Check your understanding:
• A. Answer these from the Carettochelyidae article, marking each answer with the same numeral:
(i) What is the only living species of the family, and where is it native?
(ii) From which continent are Cretaceous stem-group carettochelyids known?
(iii) Which geological formation and country are given for Kizylkumemys khoratensis?
• B. List every surname of an author credited in the Carettochelyidae article.
• C. Transcribe the passage of the Carettochelyidae article between "Stem group taxa" and "Early Cretaceous (Aptian)", inclusive.

Page extract:
Carettochelyidae is a family of cryptodiran turtles belonging to the Trionychia. It contains only a single living species, the pig-nosed turtle (Carettochelys insculpta) native to New Guinea and Northern Australia. Stem-group carettochelyids are known from the Cretaceous of Asia, with the family being widely distributed across North America, Europe and Asia during the Paleogene.

Taxonomy
After Joyce, 2014 unless otherwise noted.

 Stem group taxa (also known as Pan-Carettochelys Joyce, Parham and Gauthier 2004)
 Kizylkumemys Nessov, 1976
 Kizylkumemys khoratensis Tong et al., 2005 Khok Kruat Formation, Thailand, Early Cretaceous (Aptian)

Data under study:
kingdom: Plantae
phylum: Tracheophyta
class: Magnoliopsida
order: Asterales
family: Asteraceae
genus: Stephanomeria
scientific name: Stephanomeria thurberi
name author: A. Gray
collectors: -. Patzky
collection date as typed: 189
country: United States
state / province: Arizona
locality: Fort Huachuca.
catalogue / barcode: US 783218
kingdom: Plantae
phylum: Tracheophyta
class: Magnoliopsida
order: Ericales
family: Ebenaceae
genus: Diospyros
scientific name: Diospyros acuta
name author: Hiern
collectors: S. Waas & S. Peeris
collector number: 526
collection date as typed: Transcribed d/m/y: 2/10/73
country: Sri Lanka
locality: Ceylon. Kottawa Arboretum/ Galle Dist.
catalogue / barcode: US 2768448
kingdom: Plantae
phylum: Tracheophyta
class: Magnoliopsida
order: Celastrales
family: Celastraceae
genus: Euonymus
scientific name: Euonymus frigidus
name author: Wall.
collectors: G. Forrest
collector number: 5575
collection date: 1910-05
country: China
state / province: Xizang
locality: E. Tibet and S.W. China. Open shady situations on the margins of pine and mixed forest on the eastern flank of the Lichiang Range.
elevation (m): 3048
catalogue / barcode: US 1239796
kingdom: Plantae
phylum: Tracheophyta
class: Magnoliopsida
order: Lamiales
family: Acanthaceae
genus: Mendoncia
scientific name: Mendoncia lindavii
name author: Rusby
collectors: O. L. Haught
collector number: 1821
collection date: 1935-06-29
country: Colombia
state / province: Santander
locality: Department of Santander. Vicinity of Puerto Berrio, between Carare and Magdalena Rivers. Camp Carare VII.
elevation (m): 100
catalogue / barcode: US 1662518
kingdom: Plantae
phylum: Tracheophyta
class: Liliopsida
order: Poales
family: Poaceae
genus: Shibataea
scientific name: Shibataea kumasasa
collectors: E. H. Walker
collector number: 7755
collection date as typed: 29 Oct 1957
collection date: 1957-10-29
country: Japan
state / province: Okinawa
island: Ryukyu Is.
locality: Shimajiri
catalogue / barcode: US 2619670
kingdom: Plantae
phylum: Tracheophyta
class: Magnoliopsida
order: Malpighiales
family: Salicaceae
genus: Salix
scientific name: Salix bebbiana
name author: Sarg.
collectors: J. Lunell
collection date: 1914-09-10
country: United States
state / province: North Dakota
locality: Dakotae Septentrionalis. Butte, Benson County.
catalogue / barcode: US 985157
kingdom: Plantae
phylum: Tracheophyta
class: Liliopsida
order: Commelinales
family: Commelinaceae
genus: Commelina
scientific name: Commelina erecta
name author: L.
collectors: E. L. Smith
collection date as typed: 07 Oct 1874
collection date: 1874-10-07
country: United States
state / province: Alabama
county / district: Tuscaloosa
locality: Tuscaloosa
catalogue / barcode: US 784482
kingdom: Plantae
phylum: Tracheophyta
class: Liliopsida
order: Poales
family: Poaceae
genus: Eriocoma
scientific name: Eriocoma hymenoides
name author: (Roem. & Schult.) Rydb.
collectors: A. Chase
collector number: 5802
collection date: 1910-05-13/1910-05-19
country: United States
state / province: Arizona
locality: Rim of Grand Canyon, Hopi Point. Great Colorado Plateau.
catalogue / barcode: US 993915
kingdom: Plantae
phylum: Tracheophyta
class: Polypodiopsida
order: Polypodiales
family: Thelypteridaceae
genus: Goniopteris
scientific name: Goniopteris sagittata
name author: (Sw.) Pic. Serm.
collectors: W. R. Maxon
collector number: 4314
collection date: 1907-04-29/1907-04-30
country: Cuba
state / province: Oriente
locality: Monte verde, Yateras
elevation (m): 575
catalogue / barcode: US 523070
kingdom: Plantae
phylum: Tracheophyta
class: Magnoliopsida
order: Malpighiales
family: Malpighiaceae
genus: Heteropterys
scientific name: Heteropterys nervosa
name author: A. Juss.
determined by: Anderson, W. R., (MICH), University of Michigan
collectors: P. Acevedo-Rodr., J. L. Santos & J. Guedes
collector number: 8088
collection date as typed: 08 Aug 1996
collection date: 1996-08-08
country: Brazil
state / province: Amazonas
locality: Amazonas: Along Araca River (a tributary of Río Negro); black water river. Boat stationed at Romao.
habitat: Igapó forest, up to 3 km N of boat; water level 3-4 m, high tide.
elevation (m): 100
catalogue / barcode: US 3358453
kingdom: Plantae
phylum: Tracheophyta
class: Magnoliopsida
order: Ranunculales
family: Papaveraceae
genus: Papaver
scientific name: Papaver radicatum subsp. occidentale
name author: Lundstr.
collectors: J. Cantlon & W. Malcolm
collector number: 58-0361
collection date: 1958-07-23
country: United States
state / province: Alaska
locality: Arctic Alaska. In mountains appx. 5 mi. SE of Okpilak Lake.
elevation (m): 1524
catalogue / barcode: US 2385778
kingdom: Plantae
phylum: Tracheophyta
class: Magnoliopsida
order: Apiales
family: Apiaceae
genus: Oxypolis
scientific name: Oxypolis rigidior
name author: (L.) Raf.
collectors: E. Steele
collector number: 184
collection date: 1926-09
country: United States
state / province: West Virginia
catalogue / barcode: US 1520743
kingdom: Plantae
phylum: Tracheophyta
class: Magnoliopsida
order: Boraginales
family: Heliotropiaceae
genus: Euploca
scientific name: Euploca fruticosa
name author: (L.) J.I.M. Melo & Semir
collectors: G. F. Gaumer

Answers to each task:
• A.
(i) The pig-nosed turtle (Carettochelys insculpta), native to New Guinea and Northern Australia.
(ii) Asia.
(iii) The Khok Kruat Formation, Thailand.

• B. Joyce, Parham, Gauthier, Nessov, Tong

• C.
Stem group taxa (also known as Pan-Carettochelys Joyce, Parham and Gauthier 2004)
 Kizylkumemys Nessov, 1976
 Kizylkumemys khoratensis Tong et al., 2005 Khok Kruat Formation, Thailand, Early Cretaceous (Aptian)